As much as physical advantages are important when you're pitching — a 6-foot-4 Randy Johnson probably wouldn't have been as dominant as the 6-foot-10 presence that he was — a mental advantage can serve an even greater purpose. Knowing which pitch to throw and when. Exploiting an opposing batter's weak spots. Calling an appropriate game in concordance with your backstop to change up your pitches every once in a while.
And for someone like Greg Maddux, who had some of the greatest pitching seasons we've ever seen in the heart of the steroid era, that mental battle was something he often won and used to his advantage. One way in which he did so, however, was unique.
The longtime Cubs and Braves hurler and 2014 Baseball Hall of Fame inductee stopped by the Barstool Sports "Pardon My Take" podcast and shared some insight as to how he'd gain an edge in the mental game after the hosts asked him whether or not he intentionally gave up a home run to Jeff Bagwell.
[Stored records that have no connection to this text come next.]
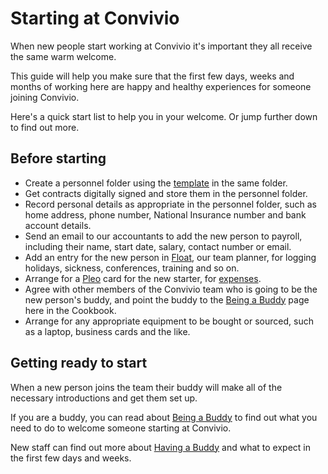 # Starting at Convivio

When new people start working at Convivio it's important they all receive the same warm welcome.

This guide will help you make sure that the first few days, weeks and months of working here are happy and healthy experiences for someone joining Convivio.

Here's a quick start list to help you in your welcome. Or jump further down to find out more.

## Before starting

* Create a personnel folder using the [template](https://drive.google.com/open?id=0B4RSVgzpnAckZDBTWk1SMFN1Wjg) in the same folder.
* Get contracts digitally signed and store them in the personnel folder.
* Record personal details as appropriate in the personnel folder, such as home address, phone number, National Insurance number and bank account details.
* Send an email to our accountants to add the new person to payroll, including their name, start date, salary, contact number or email.
* Add an entry for the new person in [Float](https://convivio.float.com/), our team planner, for logging holidays, sickness, conferences, training and so on.
* Arrange for a [Pleo](https://app.pleo.io/) card for the new starter, for [expenses](../business-operation-recipe/submit-expenses.md).
* Agree with other members of the Convivio team who is going to be the new person's buddy, and point the buddy to the [Being a Buddy](being-a-buddy.md) page here in the Cookbook.
* Arrange for any appropriate equipment to be bought or sourced, such as a laptop, business cards and the like.

## Getting ready to start

When a new person joins the team their buddy will make all of the necessary introductions and get them set up.

If you are a buddy, you can read about [Being a Buddy](being-a-buddy.md) to find out what you need to do to welcome someone starting at Convivio.

New staff can find out more about [Having a Buddy](../working-at-convivio/having-a-buddy.md) and what to expect in the first few days and weeks.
"I didn't intentionally give up a home run, but there are times where you try to have the hitter have some success off you so you know he'll be sitting on them the rest of the year," Maddux said. "...I had a coach that told me what hitters remember, and they remember success. So, [if] they get you on a certain pitch, they're gonna be sitting on it for a long time.
"...I did it mostly in spring training. I think you try to plant a seed in guys' heads in spring training and try to get away from it once the season starts."
There's actually been quite an extensive and thorough investigation into the so-called "Bagwell Gambit" deployed by Maddux by baseball writer Cyril Morong, who doesn't believe that it, a) happened as it is so often told and, b) had a profound effect on Maddux's postseason success or later appearances against batters.
Still, the fact that Maddux confirmed this strategic approach and explained the logic behind it is cool to see and, not too surprisingly, it makes a lot of sense. When you're going up against a pitcher of Maddux's caliber, you're likely going to be thinking and overthinking everything about the plate appearance. Why not let a batter think they beat you in a meaningless circumstance, only to use it against them in the future? And all this, combined with his devastating control, likely built a lot of his success.
Maddux's run from 1992 to 1998, with one season on the Cubs and the rest on the Braves, was perhaps the most dominant seven-year stretch we've ever seen from a pitcher. He went 127-53 with a 2.15 ERA in those seven seasons, including four ERA titles and four consecutive Cy Young Awards.